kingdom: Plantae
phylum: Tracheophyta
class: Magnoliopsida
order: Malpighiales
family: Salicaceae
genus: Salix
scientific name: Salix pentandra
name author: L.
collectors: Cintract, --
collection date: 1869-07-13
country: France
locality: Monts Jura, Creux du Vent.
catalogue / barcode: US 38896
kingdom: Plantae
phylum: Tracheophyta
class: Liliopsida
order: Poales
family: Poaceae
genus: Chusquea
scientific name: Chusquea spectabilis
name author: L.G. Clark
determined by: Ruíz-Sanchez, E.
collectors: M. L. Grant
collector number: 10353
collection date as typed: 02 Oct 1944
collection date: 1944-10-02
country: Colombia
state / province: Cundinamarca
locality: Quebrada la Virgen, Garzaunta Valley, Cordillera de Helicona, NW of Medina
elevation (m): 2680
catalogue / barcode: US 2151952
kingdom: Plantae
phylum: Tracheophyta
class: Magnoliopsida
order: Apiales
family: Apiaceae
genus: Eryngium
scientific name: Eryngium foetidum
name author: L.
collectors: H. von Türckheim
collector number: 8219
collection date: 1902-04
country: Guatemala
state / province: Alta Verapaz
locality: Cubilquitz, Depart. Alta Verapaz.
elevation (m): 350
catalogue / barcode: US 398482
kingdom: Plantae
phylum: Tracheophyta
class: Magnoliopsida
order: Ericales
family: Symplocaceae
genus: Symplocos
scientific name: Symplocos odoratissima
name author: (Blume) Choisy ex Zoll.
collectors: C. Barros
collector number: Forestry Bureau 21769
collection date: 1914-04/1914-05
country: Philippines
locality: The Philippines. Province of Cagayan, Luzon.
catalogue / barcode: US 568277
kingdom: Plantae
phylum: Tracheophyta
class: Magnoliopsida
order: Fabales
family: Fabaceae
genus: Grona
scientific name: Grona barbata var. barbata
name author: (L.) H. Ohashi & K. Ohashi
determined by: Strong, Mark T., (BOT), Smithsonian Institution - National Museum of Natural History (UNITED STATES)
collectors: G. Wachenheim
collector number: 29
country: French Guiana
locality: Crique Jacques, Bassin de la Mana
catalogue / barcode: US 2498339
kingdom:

◆ ◆ ◆ ◆ ◆ ◆ ◆

The problem: Reproduce every line of the records above word for word, in the same order.

Answer to the exercise:
kingdom: Plantae
phylum: Tracheophyta
class: Magnoliopsida
order: Malpighiales
family: Salicaceae
genus: Salix
scientific name: Salix pentandra
name author: L.
collectors: Cintract, --
collection date: 1869-07-13
country: France
locality: Monts Jura, Creux du Vent.
catalogue / barcode: US 38896
kingdom: Plantae
phylum: Tracheophyta
class: Liliopsida
order: Poales
family: Poaceae
genus: Chusquea
scientific name: Chusquea spectabilis
name author: L.G. Clark
determined by: Ruíz-Sanchez, E.
collectors: M. L. Grant
collector number: 10353
collection date as typed: 02 Oct 1944
collection date: 1944-10-02
country: Colombia
state / province: Cundinamarca
locality: Quebrada la Virgen, Garzaunta Valley, Cordillera de Helicona, NW of Medina
elevation (m): 2680
catalogue / barcode: US 2151952
kingdom: Plantae
phylum: Tracheophyta
class: Magnoliopsida
order: Apiales
family: Apiaceae
genus: Eryngium
scientific name: Eryngium foetidum
name author: L.
collectors: H. von Türckheim
collector number: 8219
collection date: 1902-04
country: Guatemala
state / province: Alta Verapaz
locality: Cubilquitz, Depart. Alta Verapaz.
elevation (m): 350
catalogue / barcode: US 398482
kingdom: Plantae
phylum: Tracheophyta
class: Magnoliopsida
order: Ericales
family: Symplocaceae
genus: Symplocos
scientific name: Symplocos odoratissima
name author: (Blume) Choisy ex Zoll.
collectors: C. Barros
collector number: Forestry Bureau 21769
collection date: 1914-04/1914-05
country: Philippines
locality: The Philippines. Province of Cagayan, Luzon.
catalogue / barcode: US 568277
kingdom: Plantae
phylum: Tracheophyta
class: Magnoliopsida
order: Fabales
family: Fabaceae
genus: Grona
scientific name: Grona barbata var. barbata
name author: (L.) H. Ohashi & K. Ohashi
determined by: Strong, Mark T., (BOT), Smithsonian Institution - National Museum of Natural History (UNITED STATES)
collectors: G. Wachenheim
collector number: 29
country: French Guiana
locality: Crique Jacques, Bassin de la Mana
catalogue / barcode: US 2498339
kingdom:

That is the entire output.